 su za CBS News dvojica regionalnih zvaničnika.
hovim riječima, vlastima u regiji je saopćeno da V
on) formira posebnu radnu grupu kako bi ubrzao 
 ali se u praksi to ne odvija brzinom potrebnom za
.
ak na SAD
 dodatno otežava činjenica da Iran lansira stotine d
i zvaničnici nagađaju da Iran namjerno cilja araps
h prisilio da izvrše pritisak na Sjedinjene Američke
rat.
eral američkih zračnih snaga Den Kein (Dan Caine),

...

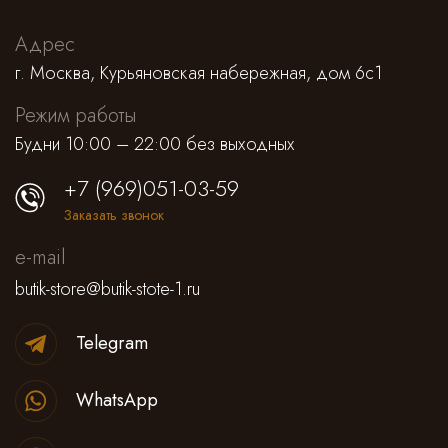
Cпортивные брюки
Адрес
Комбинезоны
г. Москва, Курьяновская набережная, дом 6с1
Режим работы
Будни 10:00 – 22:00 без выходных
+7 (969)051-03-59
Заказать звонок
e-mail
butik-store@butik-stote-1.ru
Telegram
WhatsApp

EXERCISE REQUIREMENTS: If a line of the records above holds the word "Iran", show it.

RESULT OF THIS TASK:
 dodatno otežava činjenica da Iran lansira stotine d
i zvaničnici nagađaju da Iran namjerno cilja araps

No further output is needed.